● **Exercise goal**:
Revise the passage of the Patience Agbabi biography below, between "Patience Agbabi is" and "linguistic identity issues.", inclusive, so that every occurrence of "spoken word" reads "performance".

Patience Agbabi is one Britain’s most prominent spoken word poets and a tireless ambassador for spoken word poetry. She is also the author of three poetry collections. Her work uses the rhythms and sounds of “rap, jive and disco” (Daily Telegraph) to explore the variegations of modern culture, as well as giving voice to those who might be otherwise unheard. More unusually in the spoken word scene, she draws just as heavily on the forms, structures and canon of traditional English poetry. Writing as a black, female poet, born to Nigerian parents and educated at Oxford, identifying as a bi-cultural and bisexual radical feminist, her poetry is saturated with gender, sexual, racial, cultural, and linguistic identity issues.
Patience Agbabi was born in London in 1965 to Nigerian parents. After spending her teenage years in North Wales, she read English at Pembroke College, Oxford, and did her MA in Creative Writing at Sussex University.
She began performing her work in London, and from 1995-1998 was a member of the performance group Atomic Lip – described as “poetry's first pop group”. Their final tour, Quadrophonix, merged live and video performance.
Agbabi’s first collection, R.A.W., was published in 1995 by Gecko Press. Adventurous on the page – with forms including split columns, typographical effects, lists, and a concrete poem in the shape of a bottle – the poems take on Thatcherism, sexual politics, life in the city, and racial politics, with the exuberance of a bomb. In a foreword to the book, Merle Collins wrote:
The poem ‘RAPunzel’ typifies this exuberance, as well as Agbabi’s penchant for word play, and her use of various cultural sources for her work – in this case, the fairy tale:
twice upon a time coz you ain’t heard my speak
this ain’t no fairy tale this is reality
live in a tower block call it hell
but it never get me down my name is RAPunzel . . .
‘RAPunzel’ deals with the investment of black women’s self-identity in their hair, a theme that Dorothea Smartt also makes extensive use of in her work. In 1996, Agbabi collaborated with Adeola Agbebiyi and Dorothea Smartt on FO(U)R WOMEN, a performance piece that was performed at the Institute of Contemporary Arts.
Agbabi’s second collection, Transformatrix, was published by Canongate in 2000. This book has a more polished feel, and the title poem (“I’m slim as a silver stiletto, lit/ by a fat, waxing moon and a séance . . .”) is a sonnet. The formal inventiveness continues in this collection but feels more controlled. ‘1996’ stacks four columns of words capitalised in brick shapes, above three lines of feminist “poetry that rhymes orange with bronze and ginger”.
Throughout her work, one of Agbabi’s main concerns is language itself: how it works, who owns which words, how can forms and traditions be made to intersect or mesh. The more formal diction is indirectly referred to in a poem about adolescence, ‘Excoriation’, where “Miss strips/ my vowels, clips my consonants until/ my voice breaks in Queen’s English”.

● **Excerpted data**:
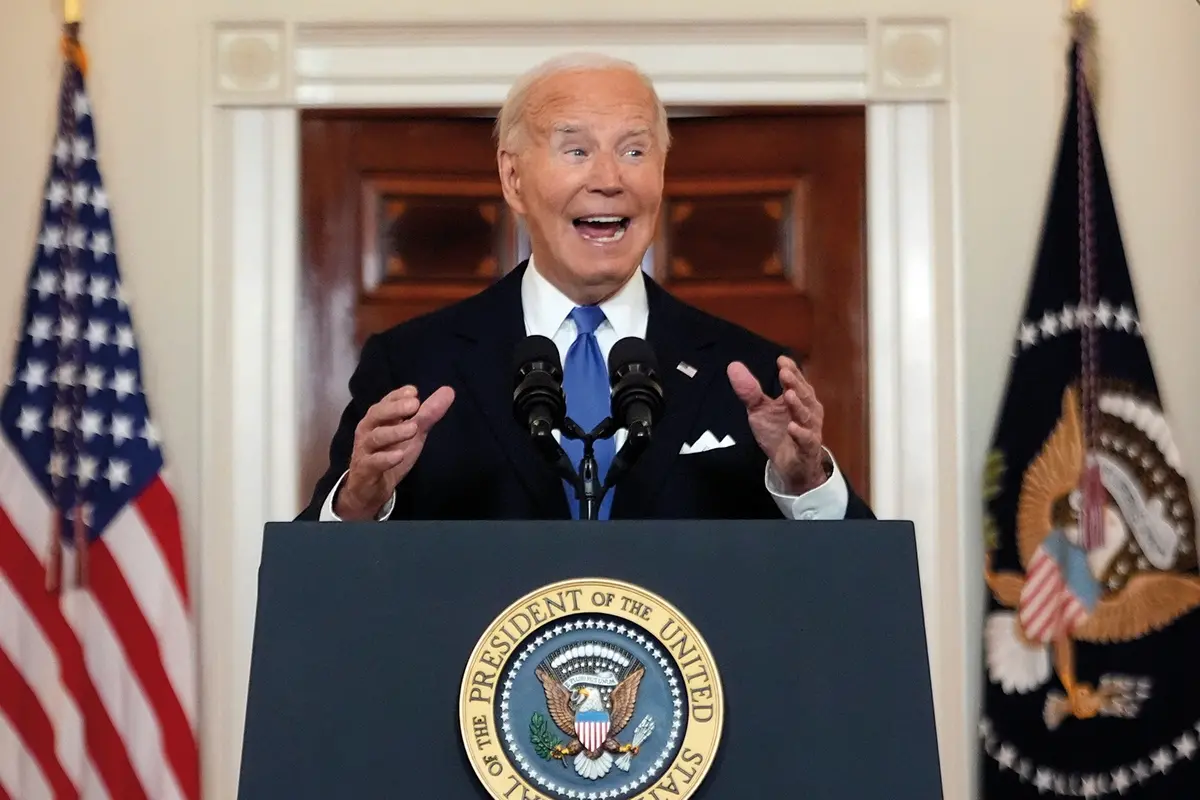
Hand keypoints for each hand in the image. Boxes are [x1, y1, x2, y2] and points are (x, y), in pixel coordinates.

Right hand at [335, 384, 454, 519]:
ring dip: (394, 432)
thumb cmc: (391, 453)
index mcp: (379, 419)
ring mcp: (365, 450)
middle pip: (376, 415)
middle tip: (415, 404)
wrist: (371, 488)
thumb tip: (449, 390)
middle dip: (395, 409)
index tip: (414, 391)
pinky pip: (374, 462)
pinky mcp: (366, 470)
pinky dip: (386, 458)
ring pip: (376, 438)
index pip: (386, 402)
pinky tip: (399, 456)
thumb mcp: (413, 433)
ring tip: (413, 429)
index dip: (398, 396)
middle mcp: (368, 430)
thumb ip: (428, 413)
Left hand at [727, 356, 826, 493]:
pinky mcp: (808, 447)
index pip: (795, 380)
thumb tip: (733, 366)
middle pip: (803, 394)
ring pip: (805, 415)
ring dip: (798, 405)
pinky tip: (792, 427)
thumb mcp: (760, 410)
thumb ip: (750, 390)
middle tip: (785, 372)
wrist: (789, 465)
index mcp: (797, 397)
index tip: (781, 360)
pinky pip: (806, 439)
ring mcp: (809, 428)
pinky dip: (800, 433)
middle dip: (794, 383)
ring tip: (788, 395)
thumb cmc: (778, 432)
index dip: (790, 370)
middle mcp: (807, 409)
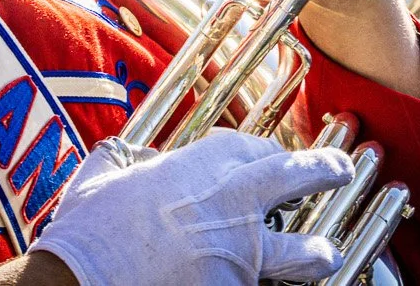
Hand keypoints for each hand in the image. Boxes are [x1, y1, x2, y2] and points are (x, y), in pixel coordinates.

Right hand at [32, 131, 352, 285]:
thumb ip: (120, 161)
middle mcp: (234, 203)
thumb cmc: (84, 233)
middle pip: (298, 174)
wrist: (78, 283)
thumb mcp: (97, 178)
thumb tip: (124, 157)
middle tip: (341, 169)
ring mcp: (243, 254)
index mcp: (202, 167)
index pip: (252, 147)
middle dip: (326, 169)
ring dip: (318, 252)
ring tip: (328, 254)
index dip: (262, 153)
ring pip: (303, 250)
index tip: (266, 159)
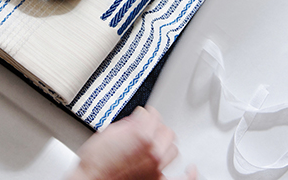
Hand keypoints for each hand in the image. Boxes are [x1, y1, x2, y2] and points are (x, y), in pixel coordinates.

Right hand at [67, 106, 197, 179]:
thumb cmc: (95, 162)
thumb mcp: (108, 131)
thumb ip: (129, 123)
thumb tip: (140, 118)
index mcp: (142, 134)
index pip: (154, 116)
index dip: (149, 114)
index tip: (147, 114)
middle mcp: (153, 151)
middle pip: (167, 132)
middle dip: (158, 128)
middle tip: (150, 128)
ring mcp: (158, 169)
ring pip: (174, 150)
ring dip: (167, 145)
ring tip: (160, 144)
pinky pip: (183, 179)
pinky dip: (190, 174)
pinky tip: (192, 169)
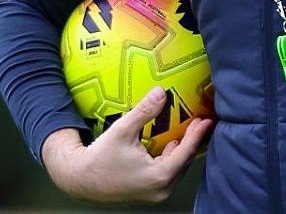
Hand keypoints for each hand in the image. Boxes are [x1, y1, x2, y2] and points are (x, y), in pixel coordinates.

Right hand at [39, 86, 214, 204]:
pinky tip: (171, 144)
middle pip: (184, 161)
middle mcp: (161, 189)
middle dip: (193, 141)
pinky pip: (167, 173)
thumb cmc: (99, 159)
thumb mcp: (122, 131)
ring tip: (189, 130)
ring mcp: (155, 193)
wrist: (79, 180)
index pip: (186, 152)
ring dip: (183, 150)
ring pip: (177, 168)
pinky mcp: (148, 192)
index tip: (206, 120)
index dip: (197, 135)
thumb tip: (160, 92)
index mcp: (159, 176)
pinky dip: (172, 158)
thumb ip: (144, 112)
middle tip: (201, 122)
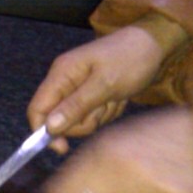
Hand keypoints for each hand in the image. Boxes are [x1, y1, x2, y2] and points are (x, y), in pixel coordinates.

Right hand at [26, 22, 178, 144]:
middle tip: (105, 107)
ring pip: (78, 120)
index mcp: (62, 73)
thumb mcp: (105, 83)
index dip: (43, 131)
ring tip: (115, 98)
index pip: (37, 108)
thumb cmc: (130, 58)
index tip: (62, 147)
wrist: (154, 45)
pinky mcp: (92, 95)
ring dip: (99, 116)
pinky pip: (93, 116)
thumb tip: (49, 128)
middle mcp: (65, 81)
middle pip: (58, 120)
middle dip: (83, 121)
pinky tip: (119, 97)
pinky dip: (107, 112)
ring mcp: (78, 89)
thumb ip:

● **Answer**:
Patience Agbabi is one Britain’s most prominent performance poets and a tireless ambassador for performance poetry. She is also the author of three poetry collections. Her work uses the rhythms and sounds of “rap, jive and disco” (Daily Telegraph) to explore the variegations of modern culture, as well as giving voice to those who might be otherwise unheard. More unusually in the performance scene, she draws just as heavily on the forms, structures and canon of traditional English poetry. Writing as a black, female poet, born to Nigerian parents and educated at Oxford, identifying as a bi-cultural and bisexual radical feminist, her poetry is saturated with gender, sexual, racial, cultural, and linguistic identity issues.